* Task to carry out: The entries below are to be reproduced exactly, with their pictures omitted.

━━━━━ Material supplied

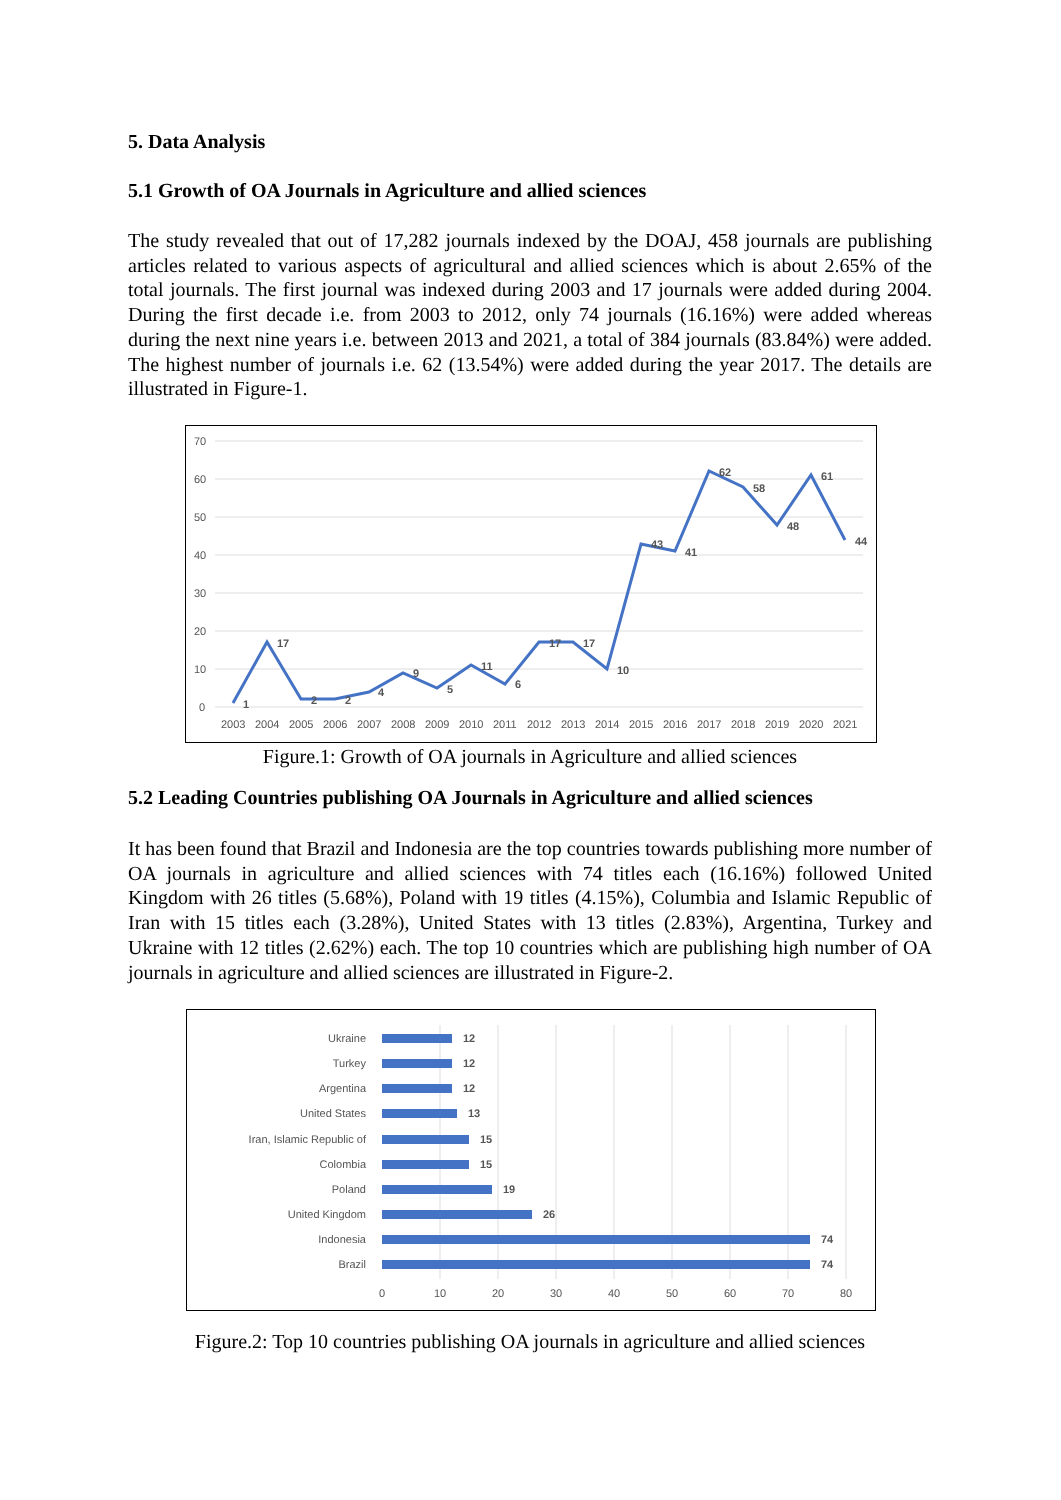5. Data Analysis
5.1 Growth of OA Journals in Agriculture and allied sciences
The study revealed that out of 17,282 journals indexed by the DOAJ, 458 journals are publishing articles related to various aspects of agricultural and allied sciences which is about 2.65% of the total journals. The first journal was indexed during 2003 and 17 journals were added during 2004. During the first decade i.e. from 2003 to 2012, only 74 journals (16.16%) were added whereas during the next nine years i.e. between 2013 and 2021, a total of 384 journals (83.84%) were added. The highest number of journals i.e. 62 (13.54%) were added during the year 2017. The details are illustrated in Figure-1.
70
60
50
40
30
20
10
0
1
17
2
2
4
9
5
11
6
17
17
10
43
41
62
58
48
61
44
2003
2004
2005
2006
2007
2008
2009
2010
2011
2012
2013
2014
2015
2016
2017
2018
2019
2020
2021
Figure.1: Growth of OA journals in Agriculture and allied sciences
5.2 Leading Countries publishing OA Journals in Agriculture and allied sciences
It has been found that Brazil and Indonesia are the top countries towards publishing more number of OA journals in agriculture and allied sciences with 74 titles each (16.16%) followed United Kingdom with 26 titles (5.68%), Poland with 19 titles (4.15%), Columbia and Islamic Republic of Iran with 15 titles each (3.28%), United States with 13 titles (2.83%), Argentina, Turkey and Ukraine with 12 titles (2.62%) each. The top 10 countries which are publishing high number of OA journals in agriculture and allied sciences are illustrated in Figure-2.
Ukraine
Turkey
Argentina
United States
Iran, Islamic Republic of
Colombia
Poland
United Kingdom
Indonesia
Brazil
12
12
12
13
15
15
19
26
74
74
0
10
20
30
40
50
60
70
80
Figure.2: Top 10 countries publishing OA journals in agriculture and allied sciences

━━━━━━━━━━

* Expected output:
5. Data Analysis
5.1 Growth of OA Journals in Agriculture and allied sciences
The study revealed that out of 17,282 journals indexed by the DOAJ, 458 journals are publishing articles related to various aspects of agricultural and allied sciences which is about 2.65% of the total journals. The first journal was indexed during 2003 and 17 journals were added during 2004. During the first decade i.e. from 2003 to 2012, only 74 journals (16.16%) were added whereas during the next nine years i.e. between 2013 and 2021, a total of 384 journals (83.84%) were added. The highest number of journals i.e. 62 (13.54%) were added during the year 2017. The details are illustrated in Figure-1.
70
60
50
40
30
20
10
0
1
17
2
2
4
9
5
11
6
17
17
10
43
41
62
58
48
61
44
2003
2004
2005
2006
2007
2008
2009
2010
2011
2012
2013
2014
2015
2016
2017
2018
2019
2020
2021
Figure.1: Growth of OA journals in Agriculture and allied sciences
5.2 Leading Countries publishing OA Journals in Agriculture and allied sciences
It has been found that Brazil and Indonesia are the top countries towards publishing more number of OA journals in agriculture and allied sciences with 74 titles each (16.16%) followed United Kingdom with 26 titles (5.68%), Poland with 19 titles (4.15%), Columbia and Islamic Republic of Iran with 15 titles each (3.28%), United States with 13 titles (2.83%), Argentina, Turkey and Ukraine with 12 titles (2.62%) each. The top 10 countries which are publishing high number of OA journals in agriculture and allied sciences are illustrated in Figure-2.
Ukraine
Turkey
Argentina
United States
Iran, Islamic Republic of
Colombia
Poland
United Kingdom
Indonesia
Brazil
12
12
12
13
15
15
19
26
74
74
0
10
20
30
40
50
60
70
80
Figure.2: Top 10 countries publishing OA journals in agriculture and allied sciences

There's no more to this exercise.